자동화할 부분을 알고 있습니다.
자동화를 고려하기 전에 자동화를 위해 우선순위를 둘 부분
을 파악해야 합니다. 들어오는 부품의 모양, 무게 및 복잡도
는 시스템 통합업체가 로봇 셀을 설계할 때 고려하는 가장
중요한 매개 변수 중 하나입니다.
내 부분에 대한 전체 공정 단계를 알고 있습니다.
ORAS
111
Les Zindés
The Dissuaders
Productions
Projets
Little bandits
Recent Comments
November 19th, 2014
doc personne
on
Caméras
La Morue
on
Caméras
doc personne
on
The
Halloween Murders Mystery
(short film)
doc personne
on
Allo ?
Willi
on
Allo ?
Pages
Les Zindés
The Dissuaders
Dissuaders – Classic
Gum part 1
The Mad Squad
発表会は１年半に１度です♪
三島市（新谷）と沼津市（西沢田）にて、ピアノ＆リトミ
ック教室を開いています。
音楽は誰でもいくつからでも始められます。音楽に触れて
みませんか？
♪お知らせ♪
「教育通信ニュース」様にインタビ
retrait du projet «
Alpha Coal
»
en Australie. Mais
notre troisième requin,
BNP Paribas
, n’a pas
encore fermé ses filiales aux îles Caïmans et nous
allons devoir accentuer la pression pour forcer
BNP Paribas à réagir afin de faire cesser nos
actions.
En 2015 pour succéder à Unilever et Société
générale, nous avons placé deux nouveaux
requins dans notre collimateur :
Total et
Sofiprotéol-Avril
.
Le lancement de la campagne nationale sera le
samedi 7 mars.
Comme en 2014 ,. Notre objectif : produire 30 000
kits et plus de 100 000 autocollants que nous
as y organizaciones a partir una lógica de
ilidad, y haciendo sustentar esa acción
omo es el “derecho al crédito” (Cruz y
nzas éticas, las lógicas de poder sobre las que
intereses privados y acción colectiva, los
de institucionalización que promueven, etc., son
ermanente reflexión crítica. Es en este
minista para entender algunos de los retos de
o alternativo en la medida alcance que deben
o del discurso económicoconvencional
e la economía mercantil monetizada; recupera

========================================

Once you reach the line that contains "音楽は誰でもいくつからでも始められます。音楽に触れて", print it and every line after it exactly as written, stopping at the last line of the records and adding nothing.

> _Problem solution_
音楽は誰でもいくつからでも始められます。音楽に触れて
みませんか？
♪お知らせ♪
「教育通信ニュース」様にインタビ
retrait du projet «
Alpha Coal
»
en Australie. Mais
notre troisième requin,
BNP Paribas
, n’a pas
encore fermé ses filiales aux îles Caïmans et nous
allons devoir accentuer la pression pour forcer
BNP Paribas à réagir afin de faire cesser nos
actions.
En 2015 pour succéder à Unilever et Société
générale, nous avons placé deux nouveaux
requins dans notre collimateur :
Total et
Sofiprotéol-Avril
.
Le lancement de la campagne nationale sera le
samedi 7 mars.
Comme en 2014 ,. Notre objectif : produire 30 000
kits et plus de 100 000 autocollants que nous
as y organizaciones a partir una lógica de
ilidad, y haciendo sustentar esa acción
omo es el “derecho al crédito” (Cruz y
nzas éticas, las lógicas de poder sobre las que
intereses privados y acción colectiva, los
de institucionalización que promueven, etc., son
ermanente reflexión crítica. Es en este
minista para entender algunos de los retos de
o alternativo en la medida alcance que deben
o del discurso económicoconvencional
e la economía mercantil monetizada; recupera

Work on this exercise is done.